Duvnjak, Gille oder Kraus: Die HSV-Handballer können beim Spiel heute Abend in Berlin zwischen drei Alternativen als Spielmacher wählen.

Hamburg. Als das Wort Comeback am vergangenen Sonnabend im Zusammenhang mit Domagoj "Dule" Duvnjak fiel, zuckte Martin Schwalb kurz zusammen. Allenfalls als "Arbeitsversuch" wollte der HSV-Trainer den zwölfminütigen Einsatz des Kroaten gegen die TSG Ludwigshafen-Friesenheim gewertet wissen, nur dazu da, das "Gefühl für das Spiel" wiederzufinden. Duvnjak hatte sich zwei Wochen zuvor ein Knorpelstück aus dem Knie entfernen lassen. Davon freilich merkten weder er selbst noch die 10 000 Zuschauer in der O2 World etwas. Und das Handballgefühl war spätestens wiedergefunden, als Duvnjak kurz nach seiner Einwechslung unnachahmlich ins Tor traf.

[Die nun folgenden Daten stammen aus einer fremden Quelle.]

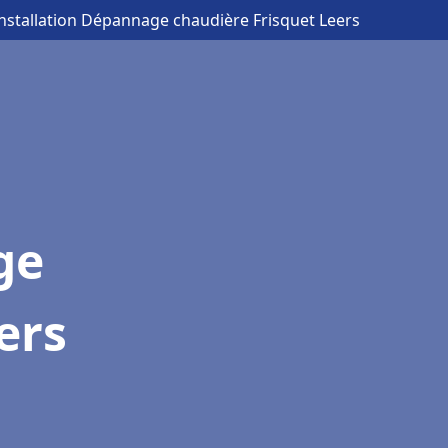
Installation Dépannage chaudière Frisquet Leers
ge
ers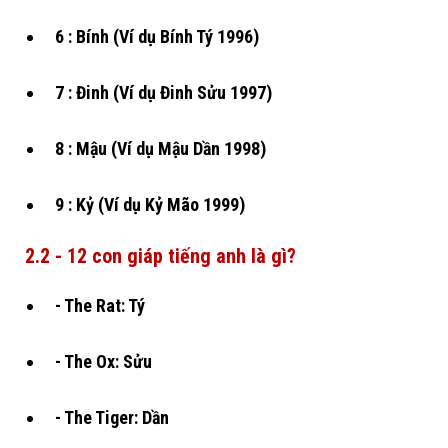
6 : Bính (Ví dụ Bính Tý 1996)
7 : Đinh (Ví dụ Đinh Sửu 1997)
8 : Mậu (Ví dụ Mậu Dần 1998)
9 : Kỷ (Ví dụ Kỷ Mão 1999)
2.2 - 12 con giáp tiếng anh là gì?
- The Rat: Tý
- The Ox: Sửu
- The Tiger: Dần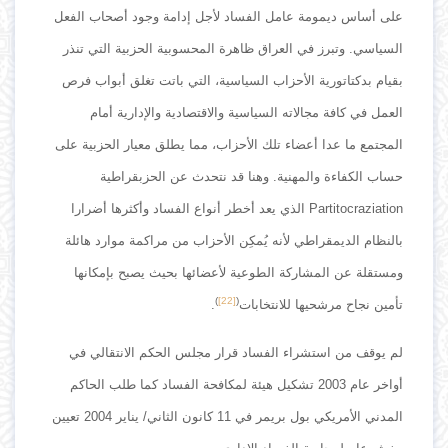
على أساس ديمومة عامل الفساد لأجل إدامة وجود أصحاب الفعل
السياسي. وتبرز في العراق ظاهرة المحسوبية الحزبية التي تنذر
بقيام بدكتاتورية الأحزاب السياسية، التي باتت تغلق أبواب فرص
العمل في كافة مجالاته السياسية والاقتصادية والإدارية أمام
المجتمع ما عدا أعضاء تلك الأحزاب، مما يطلق معيار الحزبية على
حساب الكفاءة والمهنية. وهنا قد نتحدث عن الحزبقراطية
Partitocraziation الذي يعد أخطر أنواع الفساد وأكثرها أضرارا
بالنظام الديمقراطي لأنه يُمكِن الأحزاب من مراكمة موارد هائلة
ومستقلة عن المشاركة الطوعية لأعضائها بحيث يصبح بإمكانها
)
[22]
(
تأمين نجاح مرشحيها للانتخابات
.
لم يوقف من استشراء الفساد قرار مجلس الحكم الانتقالي في
أواخر عام 2003 تشكيل هيئة لمكافحة الفساد كما طلب الحاكم
المدني الأمريكي بول بريمر في 11 كانون الثاني/ يناير 2004 تعيين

Man mag Schwalbs verhaltenes Verhalten unter Taktik verbuchen, zumal die Hamburger heute als Titelverteidiger und Tabellenführer der Bundesliga im Pokal-Achtelfinale beim Tabellenzweiten Füchse Berlin antreten (20.15 Uhr/Sport1). Das Spiel hat es in der Bundesliga Mitte Oktober in Hamburg bereits gegeben (31:27), nach Verbalgefechten zwischen Schwalb und Berlins Manager Bob Hanning schrieb der Boulevard von einem "Gift-Gipfel". Diesmal blieb alles ruhig. Der Pokal hat wohl auch da seine eigenen Gesetze.

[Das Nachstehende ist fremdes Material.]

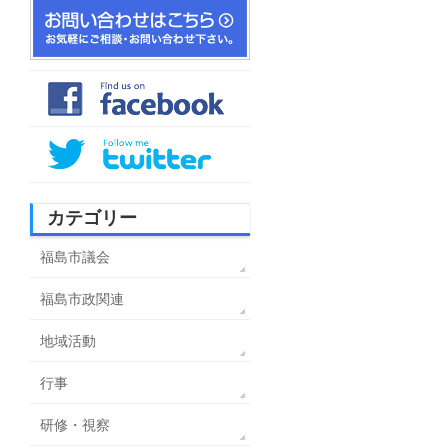
カテゴリー
福島市議会
福島市政関連
地域活動
行事
研修・視察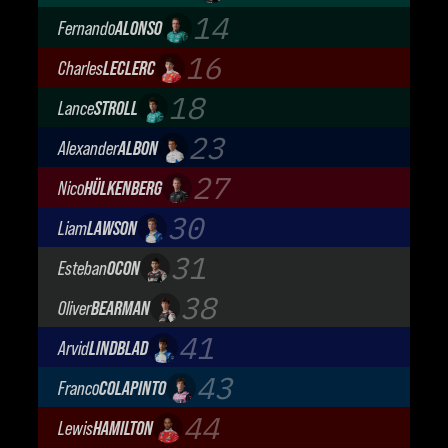
Mercedes-AMG Petronas F1 Team
14
Fernando
ALONSO
Aston Martin Aramco F1 Team
16
Charles
LECLERC
Scuderia Ferrari
18
Lance
STROLL
Aston Martin Aramco F1 Team
23
Alexander
ALBON
Atlassian Williams F1 Team
27
Nico
HÜLKENBERG
Audi Revolut F1 Team
30
Liam
LAWSON
Visa Cash App Racing Bulls
31
Esteban
OCON
TGR Haas F1 Team
38
Oliver
BEARMAN
TGR Haas F1 Team
41
Arvid
LINDBLAD
Visa Cash App Racing Bulls
43
Franco
COLAPINTO
BWT Alpine Formula One Team
44
Lewis
HAMILTON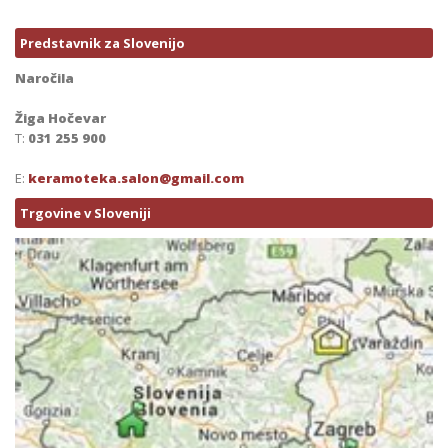
Predstavnik za Slovenijo
Naročila
Žiga Hočevar
T:
031 255 900
E:
keramoteka.salon@gmail.com
Trgovine v Sloveniji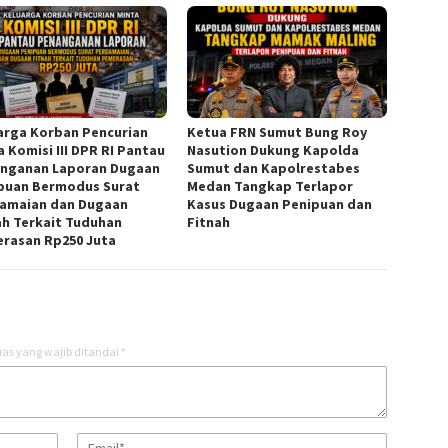
arga Korban Pencurian
Ketua FRN Sumut Bung Roy
a Komisi III DPR RI Pantau
Nasution Dukung Kapolda
nganan Laporan Dugaan
Sumut dan Kapolrestabes
puan Bermodus Surat
Medan Tangkap Terlapor
amaian dan Dugaan
Kasus Dugaan Penipuan dan
ah Terkait Tuduhan
Fitnah
rasan Rp250 Juta
as yang wajib ditandai
*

Duvnjak, 22, wird heute erst einmal auf der Bank sitzen bleiben, er tat dies schon vor seiner Verletzung auch oft genug. Meistens nämlich lässt Schwalb Neuzugang Michael Kraus als Spielmacher anfangen. Am Sonnabend gelangen dem Nationalspieler erstmals zehn Tore für den HSV in einem Bundesligaspiel, und weil er dafür nur elf Versuche benötigte, wurde er von den Fans zum "Spieler des Tages" gekürt.

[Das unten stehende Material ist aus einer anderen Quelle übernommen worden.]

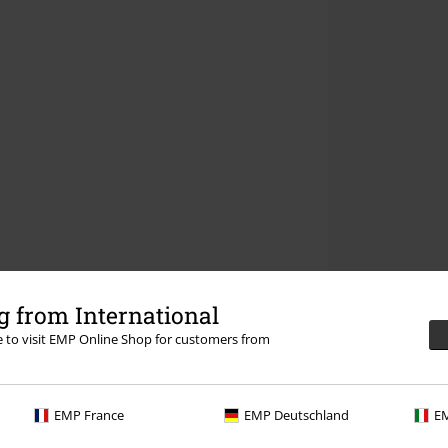
 from International
re to visit EMP Online Shop for customers from
EMP France
EMP Deutschland
EM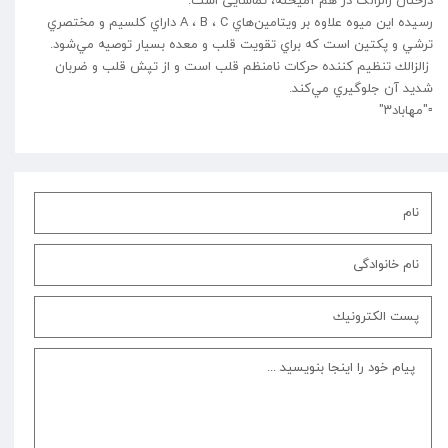
رسيده اين ميوه علاوه بر ويتامين‌هاي A ، B ، C داراي كلسيم و مختصري
ترشي و پكتين است كه براي تقويت قلب و معده بسيار توصيه مي‌شود.
زالزالك تنظيم كننده حركات نامنظم قلب است و از تپش قلب و ضربان
شديد آن جلوگيري مي‌كند.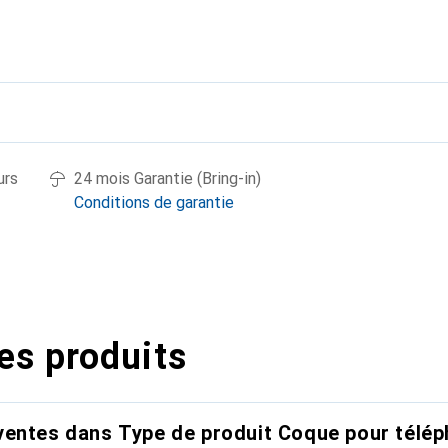
urs
24 mois Garantie (Bring-in)
Conditions de garantie
es produits
entes dans Type de produit Coque pour télép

Guillaume Gille hat lange keine zehn Tore mehr für den HSV geworfen, was seine Chancen schmälert, zum Spieler des Tages gewählt zu werden. Aber genau betrachtet war es der Kapitän, der dem HSV die großen Spiele gegen Kiel und die Rhein-Neckar Löwen gewonnen hat. Beide Male gelang die Wende, nachdem Schwalb Gille in der Schlussphase die Regie übertrug, einem 34-Jährigen, dessen Zenit überschritten schien. "Er bringt Struktur ins Spiel, ist gestählt durch endlose Endspiele und nicht gestresst", sagt der sportliche Leiter über den Olympiasieger, Welt- und Europameister: "Seine Ruhe strahlt auf seine Mitspieler aus." Nun traut ihm der HSV doch ein zehntes Jahr zu, die Verhandlungen über eine Vertragsverlängerung haben begonnen.

Im Hinblick auf den Angriff des Pokalsiegers wirft das eine simple Frage auf: Wer ist eigentlich der Boss? "Gino ist einer der wichtigsten Spieler im Verein", sagt Schwalb über Gille den Älteren, "er ist noch stabiler in der Abwehr geworden, lenkt die Mannschaft hervorragend und weiß, dass ich ihm vertraue." Der Trainer wiederum weiß, dass er Gille anders als Kraus auch bei einem Gegenangriff beruhigt auf der Platte lassen kann. Nicht zwischen Offensive und Defensive wechseln zu müssen aber ist ein entscheidender Vorteil in diesem Sport, der sich dramatisch beschleunigt hat.

Schnelligkeit ins Spiel zu bringen verstehen wenige so gut wie Kraus. Seinem dynamischen Antritt kann kaum ein Abwehrspieler widerstehen, seine Würfe sind oft ansatzlos. "Im Prinzip", sagt Schwalb, könne Kraus sogar decken. Einen klassischen Mittelmann aber, der vorn die Bälle verteilt und hinten die Abwehr zusammenhält, wird wohl auch er nicht mehr aus dem 27-Jährigen machen. Es ist das Dilemma von Bundestrainer Heiner Brand, seit sein alter Leitwolf Markus Baur abgedankt hat: Einen besseren Spielmacher als Kraus gibt es nicht. Nur dass ihm die Führungsaufgaben, die zur Arbeitsplatzbeschreibung gehören, manchmal zur Last zu werden scheinen.

Dass Duvnjak der Spielmacher der Zukunft ist, bezweifelt beim HSV niemand. "Für mich ist er einer der besten Handballer, die ich je trainieren durfte", sagt Schwalb über den Kroaten. Und zählt die Qualitäten auf, die dem HSV im vergangenen Jahr den ersten Handball-Millionentransfer wert waren: das Auge für den Mitspieler, den Zug zum Tor, die Fähigkeit, das Spiel zu lesen und zu lenken, die Abwehrstärke im Mittelblock. Schwalb ist sicher: "Dule Duvnjak ist das Gesicht des HSV in den kommenden zehn Jahren."

HSV-Rückraumspieler Krzysztof Lijewski muss morgen erneut an der linken Schulter operiert werden. Eine Untersuchung des Polen ergab eine "Irritation eines Nervs in der Wurfarm-Schulter". Damit fällt Lijewski bis auf Weiteres aus.